EXTRACT –
"""

Question

If the gravitational force had varied as $r^{-5/2}$ instead of $r^{-2}$; the potential energy of a particle at a distance '$r$' from the centre of the earth would be proportional to

• A. $r^{-1}$
• B. $r^{-2}$
• C. $r^{-3/2}$
• D. $r^{-5/2}$

Answer 1

The correct option is C $r^{-3/2}$

The potential energy for a conservative force is defined as
$F=\frac{-dU}{dr}$ or $U={\int }_{\infty }^r\overline{F}.d\overline{r}$ $.......\left(i\right)$
or $U_r={\int }_{\infty }^r\frac{G{M}_1{M}_2}{r^2}dr=\frac{-G{M}_1{M}_2}{r}$ $.......\left(ii\right)$
$(\because U_{\infty }=0)$
If we bring the mass from the infinity to the centre of earth, then we obtain to work, 'so it has negative (gravitational force do work on the object) sign & potential energy decreases. But if we bring the mass from the surface of earth to infinite, then we must do work against gravitational force & potential energy of the mass increases.

"""

Items from a dataset:
"""

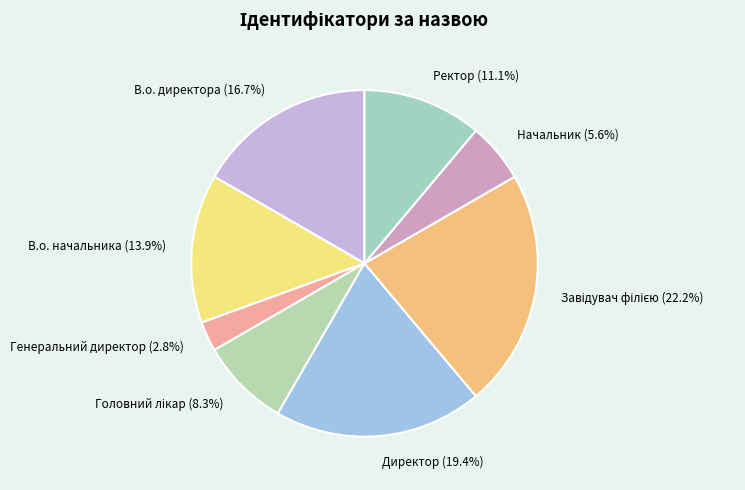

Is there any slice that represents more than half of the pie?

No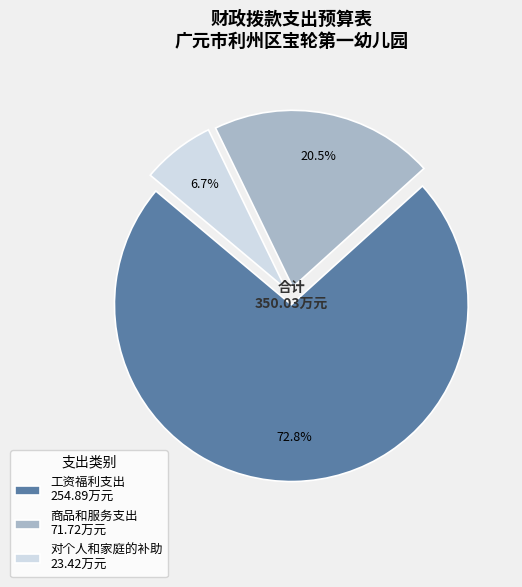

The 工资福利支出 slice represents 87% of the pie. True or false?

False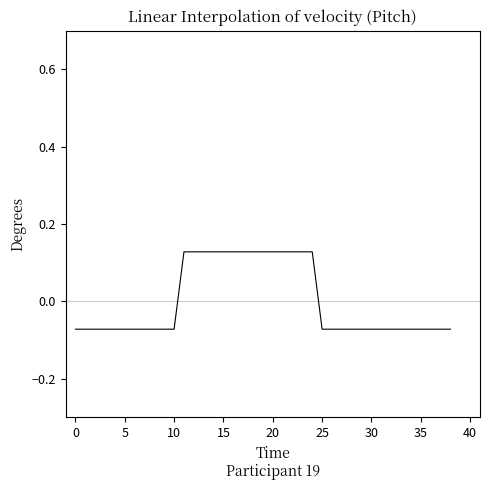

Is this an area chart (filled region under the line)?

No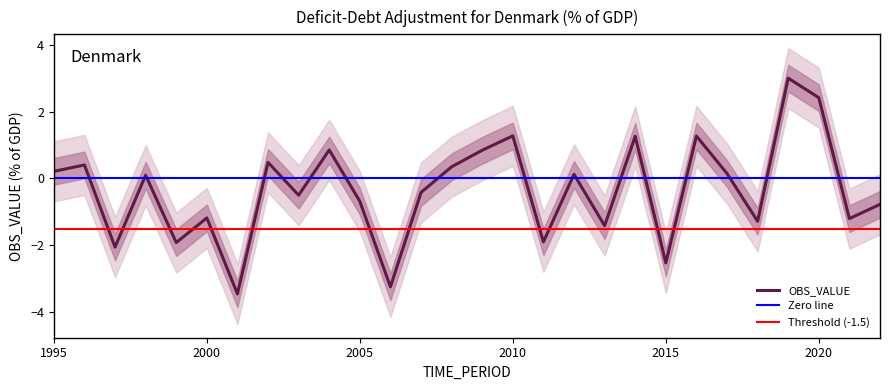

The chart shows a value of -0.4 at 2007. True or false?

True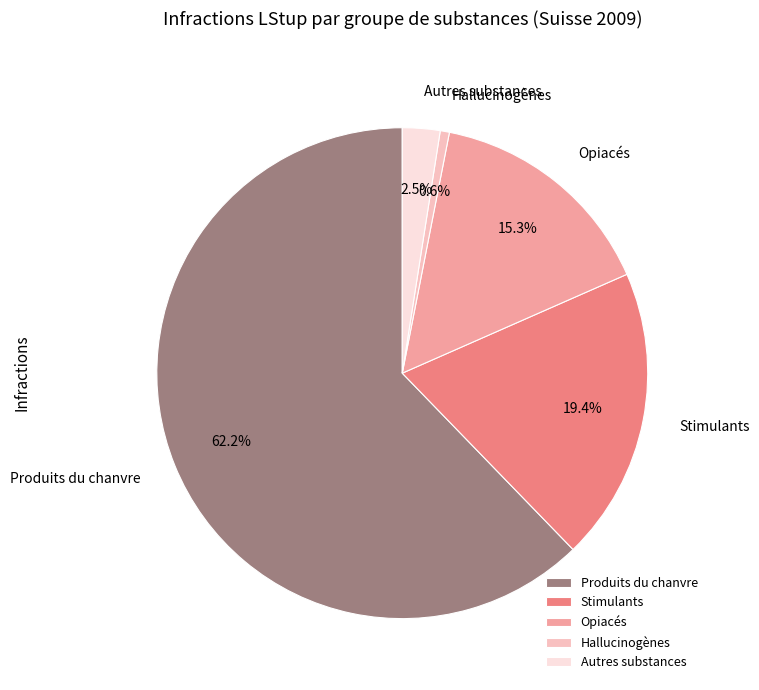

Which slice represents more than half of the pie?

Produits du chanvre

"""
"""

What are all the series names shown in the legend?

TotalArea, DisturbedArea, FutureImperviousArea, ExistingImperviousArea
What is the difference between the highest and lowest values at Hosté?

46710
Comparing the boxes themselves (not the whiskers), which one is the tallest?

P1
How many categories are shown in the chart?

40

"""
"""

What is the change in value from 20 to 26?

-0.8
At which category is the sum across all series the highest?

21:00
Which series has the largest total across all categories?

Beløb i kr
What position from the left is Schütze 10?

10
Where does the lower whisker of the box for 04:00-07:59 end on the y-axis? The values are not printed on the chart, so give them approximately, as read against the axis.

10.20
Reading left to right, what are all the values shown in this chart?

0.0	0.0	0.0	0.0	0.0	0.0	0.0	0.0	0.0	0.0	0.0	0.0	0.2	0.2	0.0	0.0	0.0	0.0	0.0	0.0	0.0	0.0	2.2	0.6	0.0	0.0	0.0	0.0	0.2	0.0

"""

Translate this sentence from the gravitation problem into French: "The correct option is C $r^{-3/2}$"

L'option correcte est C $r^{-3/2}$